Monday, December 14, 2009

4:20 AM

I guess I am the one who needs a sleep aid. Or, if I took one I was unaware, and it was obviously the nondrowsy formula. Right? I am up doing laundry that I promised one of my sons I would do before bed last night. Then, I got tired and went to bed forgetting about the promise. When I was down in the basement folding laundry, I think I saw a little mouse run under the couch. This is the first one I've ever seen in the house. I'd seen one in the garage, but I didn't care too much about that. I'm a vegetarian, and I don't believe in killing animals, but at the same time I don't want uninvited ones in my house. I used to have pet mice, but I'm not sure if I want to pick this one up like it's a pet, because maybe it will have a disease or something.

Looking around on the floor down here in the basement, the food containers left by my kids have now been discarded, but I noticed they didn't even leave a crumb for the mouse (notice I'm being positive and not saying plural.)

I've only been blogging for a few days, and this was my first one ever, though a few years ago I'd create little websites, not knowing what in the heck I was doing. But, even though I only have 2 blogs now, I think I'm going to quit keeping them, because nobody follows them. I guess one or both could sort of be a journal or journals, but to me, I wanted someone out there to read them. At least on Facebook, every once in a while a friend will read my updates.

If you (my nonexistent reader) are thinking this post has nothing to do with customer service, I don't believe you are completely right. I say this because I am not sleeping, partly because of the laundry, and partly because I feel pretty stressed, and part of that is thinking about my customer service job.

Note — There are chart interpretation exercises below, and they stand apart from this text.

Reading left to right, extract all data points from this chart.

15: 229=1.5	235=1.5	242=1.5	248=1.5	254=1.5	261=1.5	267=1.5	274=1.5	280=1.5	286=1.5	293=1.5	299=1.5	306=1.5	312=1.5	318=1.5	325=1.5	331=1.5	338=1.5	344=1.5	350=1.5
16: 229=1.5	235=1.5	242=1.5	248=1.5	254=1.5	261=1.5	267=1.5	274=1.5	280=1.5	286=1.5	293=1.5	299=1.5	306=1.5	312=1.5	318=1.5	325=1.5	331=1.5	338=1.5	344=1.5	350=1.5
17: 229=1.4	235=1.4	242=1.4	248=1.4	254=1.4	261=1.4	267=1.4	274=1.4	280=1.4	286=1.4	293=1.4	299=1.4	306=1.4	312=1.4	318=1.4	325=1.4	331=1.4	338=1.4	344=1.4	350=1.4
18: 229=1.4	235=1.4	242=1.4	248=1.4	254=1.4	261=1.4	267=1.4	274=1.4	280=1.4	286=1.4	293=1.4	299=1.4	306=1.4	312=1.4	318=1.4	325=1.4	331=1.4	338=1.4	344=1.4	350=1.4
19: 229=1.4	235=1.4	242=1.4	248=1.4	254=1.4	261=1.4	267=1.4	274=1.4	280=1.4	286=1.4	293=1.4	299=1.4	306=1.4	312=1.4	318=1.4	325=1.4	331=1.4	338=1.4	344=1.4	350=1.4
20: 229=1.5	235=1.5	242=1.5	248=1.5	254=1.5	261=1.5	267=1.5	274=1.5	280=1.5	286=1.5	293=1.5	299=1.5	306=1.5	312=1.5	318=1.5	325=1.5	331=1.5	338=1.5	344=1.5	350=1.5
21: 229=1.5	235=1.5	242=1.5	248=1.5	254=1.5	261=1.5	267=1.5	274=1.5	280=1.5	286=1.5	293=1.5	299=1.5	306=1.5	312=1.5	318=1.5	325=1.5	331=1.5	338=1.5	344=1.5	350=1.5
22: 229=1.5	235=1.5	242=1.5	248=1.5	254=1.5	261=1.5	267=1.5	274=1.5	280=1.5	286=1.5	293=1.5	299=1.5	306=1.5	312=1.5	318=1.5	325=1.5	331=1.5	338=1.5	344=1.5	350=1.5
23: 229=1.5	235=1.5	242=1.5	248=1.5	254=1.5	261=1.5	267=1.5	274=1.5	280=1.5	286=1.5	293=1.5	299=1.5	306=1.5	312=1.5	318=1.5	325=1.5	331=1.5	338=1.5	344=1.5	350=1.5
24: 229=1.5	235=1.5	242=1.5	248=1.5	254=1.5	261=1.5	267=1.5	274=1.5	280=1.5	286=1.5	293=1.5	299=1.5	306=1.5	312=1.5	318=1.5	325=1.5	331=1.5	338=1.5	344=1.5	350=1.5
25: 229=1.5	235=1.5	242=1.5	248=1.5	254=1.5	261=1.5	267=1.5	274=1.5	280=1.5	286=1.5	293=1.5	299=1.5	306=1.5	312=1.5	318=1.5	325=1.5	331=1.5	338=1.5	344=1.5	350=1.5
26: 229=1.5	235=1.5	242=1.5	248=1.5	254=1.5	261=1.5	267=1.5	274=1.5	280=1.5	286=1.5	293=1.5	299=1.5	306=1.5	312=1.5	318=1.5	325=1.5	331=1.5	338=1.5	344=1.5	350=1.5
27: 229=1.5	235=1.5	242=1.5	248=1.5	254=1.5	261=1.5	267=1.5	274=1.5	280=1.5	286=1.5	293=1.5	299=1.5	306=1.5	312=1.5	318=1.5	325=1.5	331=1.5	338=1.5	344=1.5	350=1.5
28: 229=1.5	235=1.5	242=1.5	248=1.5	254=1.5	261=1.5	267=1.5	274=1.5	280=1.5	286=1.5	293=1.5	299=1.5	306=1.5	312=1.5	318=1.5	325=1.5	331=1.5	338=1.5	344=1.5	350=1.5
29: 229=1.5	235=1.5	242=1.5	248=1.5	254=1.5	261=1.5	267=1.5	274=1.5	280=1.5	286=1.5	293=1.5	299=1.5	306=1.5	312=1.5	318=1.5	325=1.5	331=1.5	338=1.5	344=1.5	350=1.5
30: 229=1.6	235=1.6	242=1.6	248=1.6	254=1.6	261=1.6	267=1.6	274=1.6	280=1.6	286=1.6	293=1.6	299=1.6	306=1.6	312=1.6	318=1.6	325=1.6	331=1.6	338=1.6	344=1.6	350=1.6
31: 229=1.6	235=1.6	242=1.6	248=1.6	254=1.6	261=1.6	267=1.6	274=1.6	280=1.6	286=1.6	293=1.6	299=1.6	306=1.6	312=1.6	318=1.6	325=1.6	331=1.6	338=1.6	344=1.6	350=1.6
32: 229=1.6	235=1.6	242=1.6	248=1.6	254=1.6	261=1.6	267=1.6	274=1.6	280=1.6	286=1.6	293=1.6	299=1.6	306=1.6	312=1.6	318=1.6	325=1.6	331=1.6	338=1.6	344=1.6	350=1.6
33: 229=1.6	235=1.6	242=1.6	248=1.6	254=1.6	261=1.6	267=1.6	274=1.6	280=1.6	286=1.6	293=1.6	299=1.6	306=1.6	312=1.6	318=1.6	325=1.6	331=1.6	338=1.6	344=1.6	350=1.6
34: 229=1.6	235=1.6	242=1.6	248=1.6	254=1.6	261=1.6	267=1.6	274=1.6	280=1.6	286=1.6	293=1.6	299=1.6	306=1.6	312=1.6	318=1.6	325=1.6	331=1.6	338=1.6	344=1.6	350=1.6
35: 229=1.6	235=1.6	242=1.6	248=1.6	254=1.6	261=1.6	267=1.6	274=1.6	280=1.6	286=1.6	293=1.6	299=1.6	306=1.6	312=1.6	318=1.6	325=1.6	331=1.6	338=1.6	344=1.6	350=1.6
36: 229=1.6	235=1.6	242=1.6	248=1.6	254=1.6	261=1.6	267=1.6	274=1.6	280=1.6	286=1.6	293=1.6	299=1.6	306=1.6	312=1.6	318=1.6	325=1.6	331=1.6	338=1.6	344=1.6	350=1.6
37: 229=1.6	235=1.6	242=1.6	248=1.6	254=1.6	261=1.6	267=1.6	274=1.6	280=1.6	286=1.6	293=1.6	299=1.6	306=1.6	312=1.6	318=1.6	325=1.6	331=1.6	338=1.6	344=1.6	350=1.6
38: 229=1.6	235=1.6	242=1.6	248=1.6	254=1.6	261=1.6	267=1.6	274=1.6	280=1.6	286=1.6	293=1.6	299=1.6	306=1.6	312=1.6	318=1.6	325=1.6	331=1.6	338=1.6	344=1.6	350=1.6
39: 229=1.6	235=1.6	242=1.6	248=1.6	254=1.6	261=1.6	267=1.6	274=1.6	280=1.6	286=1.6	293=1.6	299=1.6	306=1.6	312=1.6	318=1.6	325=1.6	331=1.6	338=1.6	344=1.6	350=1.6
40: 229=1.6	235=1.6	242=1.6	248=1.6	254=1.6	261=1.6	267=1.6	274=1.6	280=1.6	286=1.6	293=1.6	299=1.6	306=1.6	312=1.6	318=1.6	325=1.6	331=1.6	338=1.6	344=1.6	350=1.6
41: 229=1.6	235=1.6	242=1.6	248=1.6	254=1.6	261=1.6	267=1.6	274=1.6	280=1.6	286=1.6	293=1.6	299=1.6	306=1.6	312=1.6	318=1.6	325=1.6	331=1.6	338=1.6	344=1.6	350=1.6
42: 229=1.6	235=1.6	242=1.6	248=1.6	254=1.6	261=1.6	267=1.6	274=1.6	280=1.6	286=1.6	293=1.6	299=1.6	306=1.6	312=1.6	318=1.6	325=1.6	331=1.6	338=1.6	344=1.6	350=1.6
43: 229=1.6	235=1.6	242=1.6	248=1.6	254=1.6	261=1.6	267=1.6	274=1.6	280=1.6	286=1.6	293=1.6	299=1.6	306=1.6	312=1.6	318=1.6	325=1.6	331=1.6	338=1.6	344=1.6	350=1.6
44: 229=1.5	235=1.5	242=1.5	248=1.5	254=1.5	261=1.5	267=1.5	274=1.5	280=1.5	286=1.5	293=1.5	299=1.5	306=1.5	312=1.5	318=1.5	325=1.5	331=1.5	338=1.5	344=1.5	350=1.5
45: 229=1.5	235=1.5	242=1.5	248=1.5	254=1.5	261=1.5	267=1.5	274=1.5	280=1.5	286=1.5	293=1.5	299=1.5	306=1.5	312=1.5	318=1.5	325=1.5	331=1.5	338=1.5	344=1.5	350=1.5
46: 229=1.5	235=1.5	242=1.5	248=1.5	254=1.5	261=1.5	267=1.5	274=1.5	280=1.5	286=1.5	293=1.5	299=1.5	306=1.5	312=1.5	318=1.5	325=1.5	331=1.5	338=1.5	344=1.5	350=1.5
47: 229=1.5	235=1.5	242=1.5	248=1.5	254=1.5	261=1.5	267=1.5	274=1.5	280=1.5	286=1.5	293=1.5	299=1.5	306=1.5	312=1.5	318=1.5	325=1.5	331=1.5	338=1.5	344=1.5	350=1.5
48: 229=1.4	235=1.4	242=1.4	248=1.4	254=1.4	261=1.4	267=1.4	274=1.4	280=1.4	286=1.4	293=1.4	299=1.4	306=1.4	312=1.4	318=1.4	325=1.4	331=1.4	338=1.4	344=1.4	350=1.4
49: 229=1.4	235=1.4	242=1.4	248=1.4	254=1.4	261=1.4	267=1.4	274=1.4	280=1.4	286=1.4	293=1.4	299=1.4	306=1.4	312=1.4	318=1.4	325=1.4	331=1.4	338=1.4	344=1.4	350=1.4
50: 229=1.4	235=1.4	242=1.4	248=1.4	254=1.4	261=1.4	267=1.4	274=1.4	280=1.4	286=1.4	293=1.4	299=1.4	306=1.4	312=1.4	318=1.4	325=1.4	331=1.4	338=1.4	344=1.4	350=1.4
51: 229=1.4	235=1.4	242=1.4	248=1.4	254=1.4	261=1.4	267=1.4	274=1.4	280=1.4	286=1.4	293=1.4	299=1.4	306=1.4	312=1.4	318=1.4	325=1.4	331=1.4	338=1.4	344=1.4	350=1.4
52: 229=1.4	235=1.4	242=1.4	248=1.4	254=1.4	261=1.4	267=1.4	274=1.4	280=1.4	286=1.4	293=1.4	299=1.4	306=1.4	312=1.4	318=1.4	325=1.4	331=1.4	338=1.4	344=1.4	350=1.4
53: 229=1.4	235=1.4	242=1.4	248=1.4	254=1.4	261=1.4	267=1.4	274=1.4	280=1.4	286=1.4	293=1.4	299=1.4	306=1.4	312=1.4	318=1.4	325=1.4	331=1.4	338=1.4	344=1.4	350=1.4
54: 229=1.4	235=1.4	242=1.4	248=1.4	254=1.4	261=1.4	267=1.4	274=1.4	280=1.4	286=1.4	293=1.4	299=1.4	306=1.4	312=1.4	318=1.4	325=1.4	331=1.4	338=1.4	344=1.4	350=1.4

I've only been working at customer service for a few weeks, but then again, my last few years in retail were very related. I think what I'm learning is that this job dealing with people is like any other job I've had dealing with people, and most of my jobs I've had to do that at least a little. I've had a lot of different kinds of employment. Anyway, my conclusions are pretty much that no matter what, sometimes a customer will really push my buttons, and other times I'm pushing his or hers. At those times, I am sometimes not really caring that I am, I am just doing my job. It's hard to say why one person will drive me crazy inside and make me feel like losing control, but then another person will annoy me, and yet I just want him to leave with his $72.05 and I want him to stop talking to me. By the way, I think I pushed his buttons too, and he took his time putting away his money, and then he left the nickel on the counter.